Christian culture has lots of handy hints on exactly how to have a quiet time. There are books and websites that tell you how long a quiet time should be (industry standard: 15 minutes on average), when it should be (first thing in the morning is ideal) and what kind of attitude you should have (a good one).





The Psalmists didn't always follow this prescription and in half the Psalms they're angry and railing on about wanting death and destruction for their enemies. To Christian culture, this isn't a very good attitude. But God must have liked these honest prayers enough to make the Psalms the prayer book of Israel.


Christian culture also has a handy acronym to assist you in your quiet time: ACTS (Adoration, Confession, Thanksgiving, Supplication). To them it's an ideal order in which to pray. Interestingly enough, the prayer Jesus taught in the Sermon on the Mount put supplication (give us this day...) before confession (forgive us our debts), and omitted thanksgiving entirely. Work that one out.

Wednesday, August 11, 2010

#179 Abusing "awesome"



"Awesome" is Christian culture's favorite adjective for God. It is their default descriptor for him.


It is also their favorite adjective for their particular church, a challenge that their pastor gave, any assorted ministry, last night's time of fellowship, the upcoming leadership conference, the annual men's retreat, their new Hebrew tattoo (they're working on a sleeve), the iPhone 4, and their spouse.



In contrast, this word is not thrown around by Catholics, Anglicans, or Protestants of the liturgical stripe. It's one of the cultural divides. If it's a "blessing" or somehow poignant, then Christian culture deems it awesome.





Thursday, August 5, 2010

#178 Proposition 8



With the overturning of Prop 8, Christian culture is certain the end times* are upon us.

*The "end times" are the eschatological writings which depict a time of tribulation that precedes the return of the Messiah, i.e., what the Left Behind series was about.

Wednesday, August 4, 2010

#177 Family bumper stickers


Christian culture likes to display their families in stick-figure effigy on their vans and SUVs. They would like for you to know how many children they have, their approximate ages, sports interests and gender. When you see these stickers you can be reasonably assured this family identifies themselves as evangelical. You can be assured they do if the sticker has a scripture reference on it.

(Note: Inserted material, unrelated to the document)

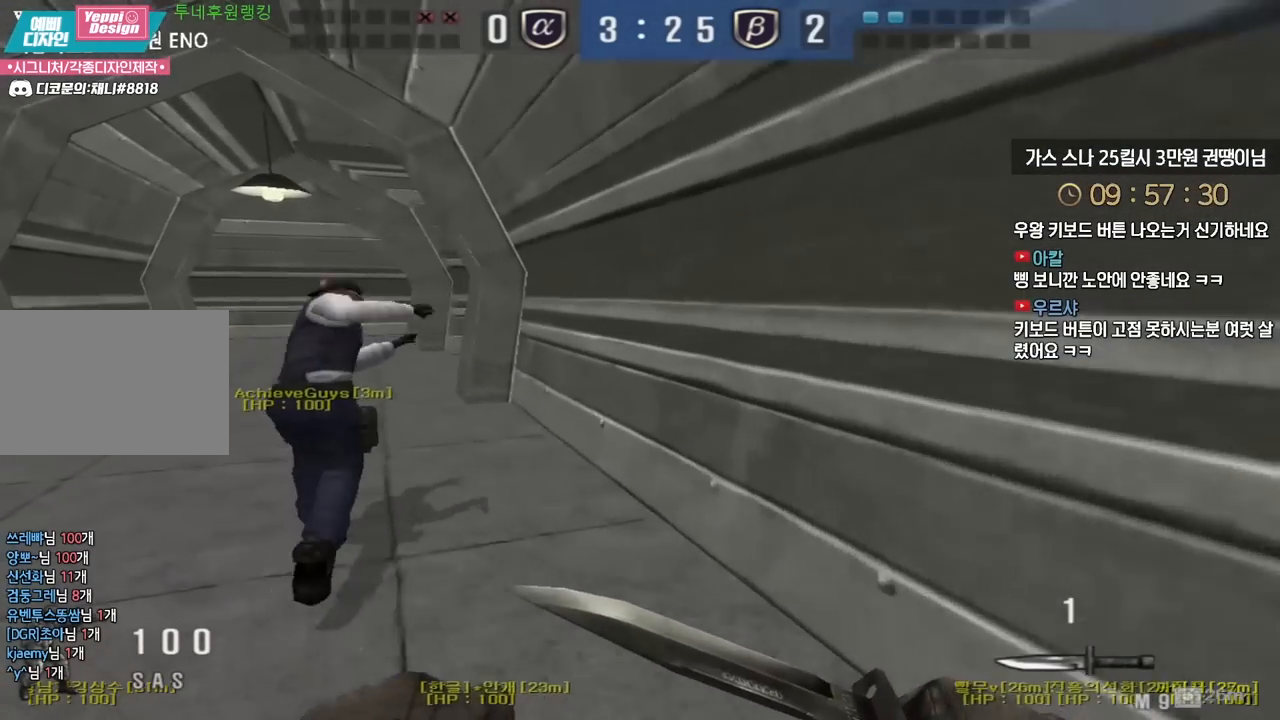
{"keys": ["a", "w"], "events": []}
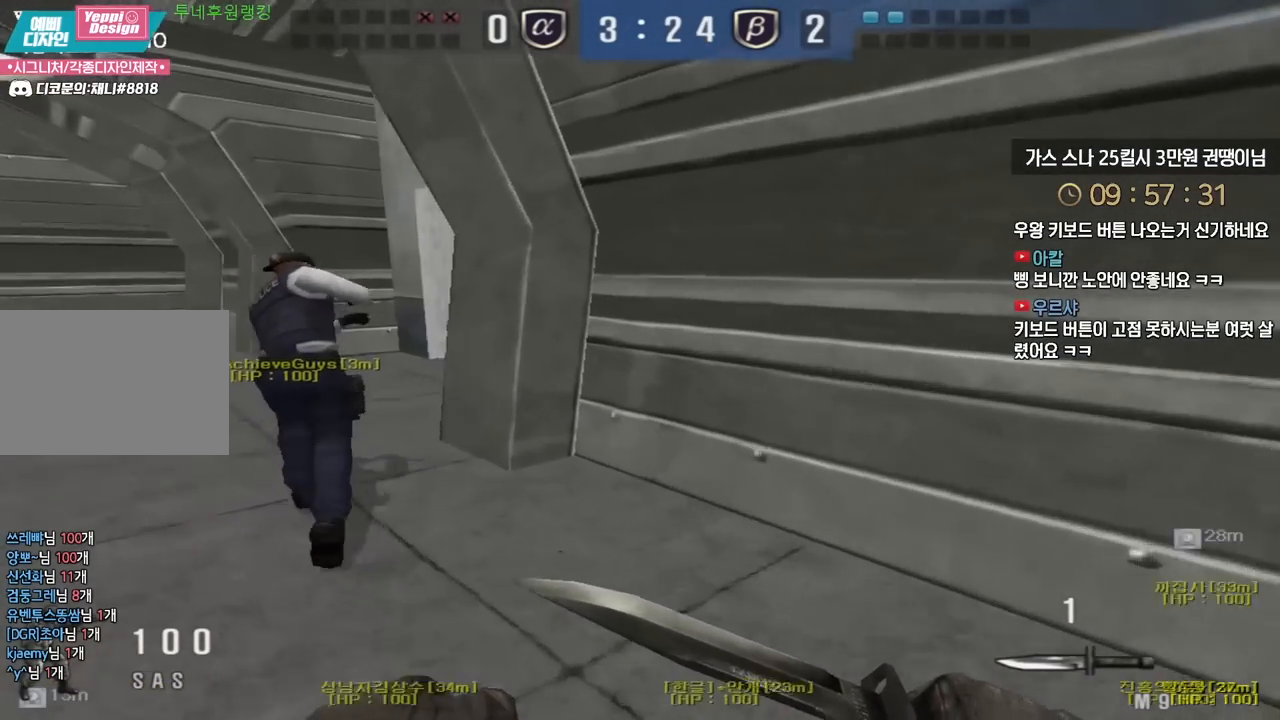
{"keys": ["a", "w"], "events": []}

Some of these stickers even have each child's name on them. Good thinking! And don't forget the pets. They'd be gutted if you left them out. In an impressive lack of guile, the proponents of these stickers don't think they're any kind of invitation for home invasion. What better way to alert paroled pedophiles to your exact number of children? What's better, they can just follow you home.



A fun variation on these stickers is the Disney version. From these you may reasonably infer that this family is affluent enough to go to Disney (Land or World) regularly. Those stickers may as well say "Follow this car and case our house, we have more money than we have sense."

Monday, August 2, 2010

#176 Not Anne Rice



Hoo boy, they're pissed! Last week Anne Rice said she's done with being a Christian and Christian culture is indignant. But in her statement it seems to be an issue of semantics. She's actually claiming Christ and rejecting Christian culture, but Christian culture has chosen to get their dander up. They don't seem interested in her personal experience behind the statement and have decided to take issue. The natural progression here is that they feel they must internet-rebuke her (the technological rebuke: the rebuke of the future!) and love-her-but-not-her-sin and all those things Christian culture gets off on. So here it is again, the marrow of Christian culture: Doing things and avoiding relationship. Hmm, I wonder why she would want to renounce all this. Anne, can I come with you? I'll bring salted caramels.